§ **The problem**:
Copy each of the entries below exactly, character for character.

§ **The data**:
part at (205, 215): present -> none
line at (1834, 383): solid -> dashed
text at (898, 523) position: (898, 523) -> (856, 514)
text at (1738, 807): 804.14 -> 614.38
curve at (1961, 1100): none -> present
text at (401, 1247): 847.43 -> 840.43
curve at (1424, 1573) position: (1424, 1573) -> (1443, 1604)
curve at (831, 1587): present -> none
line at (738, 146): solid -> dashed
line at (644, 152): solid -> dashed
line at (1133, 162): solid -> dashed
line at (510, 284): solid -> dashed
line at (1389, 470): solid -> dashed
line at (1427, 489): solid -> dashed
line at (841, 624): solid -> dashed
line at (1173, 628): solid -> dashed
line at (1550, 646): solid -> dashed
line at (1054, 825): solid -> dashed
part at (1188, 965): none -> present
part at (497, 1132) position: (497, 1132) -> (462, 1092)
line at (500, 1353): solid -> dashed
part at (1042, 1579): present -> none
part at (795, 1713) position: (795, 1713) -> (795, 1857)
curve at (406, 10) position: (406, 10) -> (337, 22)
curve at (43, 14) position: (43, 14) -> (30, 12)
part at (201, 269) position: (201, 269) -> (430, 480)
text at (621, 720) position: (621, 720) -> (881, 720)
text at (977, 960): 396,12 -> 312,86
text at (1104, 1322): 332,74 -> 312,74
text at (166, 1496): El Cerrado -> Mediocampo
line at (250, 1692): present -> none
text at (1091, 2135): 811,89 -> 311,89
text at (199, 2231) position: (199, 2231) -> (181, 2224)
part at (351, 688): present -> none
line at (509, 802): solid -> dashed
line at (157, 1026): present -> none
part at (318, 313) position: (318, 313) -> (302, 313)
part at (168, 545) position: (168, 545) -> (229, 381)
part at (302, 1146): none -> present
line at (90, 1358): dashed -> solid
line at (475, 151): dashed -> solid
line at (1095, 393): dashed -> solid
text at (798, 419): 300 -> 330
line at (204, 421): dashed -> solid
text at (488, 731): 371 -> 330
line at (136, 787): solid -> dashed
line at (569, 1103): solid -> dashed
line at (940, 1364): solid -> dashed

§ **The solution**:
part at (205, 215): present -> none
line at (1834, 383): solid -> dashed
text at (898, 523) position: (898, 523) -> (856, 514)
text at (1738, 807): 804.14 -> 614.38
curve at (1961, 1100): none -> present
text at (401, 1247): 847.43 -> 840.43
curve at (1424, 1573) position: (1424, 1573) -> (1443, 1604)
curve at (831, 1587): present -> none
line at (738, 146): solid -> dashed
line at (644, 152): solid -> dashed
line at (1133, 162): solid -> dashed
line at (510, 284): solid -> dashed
line at (1389, 470): solid -> dashed
line at (1427, 489): solid -> dashed
line at (841, 624): solid -> dashed
line at (1173, 628): solid -> dashed
line at (1550, 646): solid -> dashed
line at (1054, 825): solid -> dashed
part at (1188, 965): none -> present
part at (497, 1132) position: (497, 1132) -> (462, 1092)
line at (500, 1353): solid -> dashed
part at (1042, 1579): present -> none
part at (795, 1713) position: (795, 1713) -> (795, 1857)
curve at (406, 10) position: (406, 10) -> (337, 22)
curve at (43, 14) position: (43, 14) -> (30, 12)
part at (201, 269) position: (201, 269) -> (430, 480)
text at (621, 720) position: (621, 720) -> (881, 720)
text at (977, 960): 396,12 -> 312,86
text at (1104, 1322): 332,74 -> 312,74
text at (166, 1496): El Cerrado -> Mediocampo
line at (250, 1692): present -> none
text at (1091, 2135): 811,89 -> 311,89
text at (199, 2231) position: (199, 2231) -> (181, 2224)
part at (351, 688): present -> none
line at (509, 802): solid -> dashed
line at (157, 1026): present -> none
part at (318, 313) position: (318, 313) -> (302, 313)
part at (168, 545) position: (168, 545) -> (229, 381)
part at (302, 1146): none -> present
line at (90, 1358): dashed -> solid
line at (475, 151): dashed -> solid
line at (1095, 393): dashed -> solid
text at (798, 419): 300 -> 330
line at (204, 421): dashed -> solid
text at (488, 731): 371 -> 330
line at (136, 787): solid -> dashed
line at (569, 1103): solid -> dashed
line at (940, 1364): solid -> dashed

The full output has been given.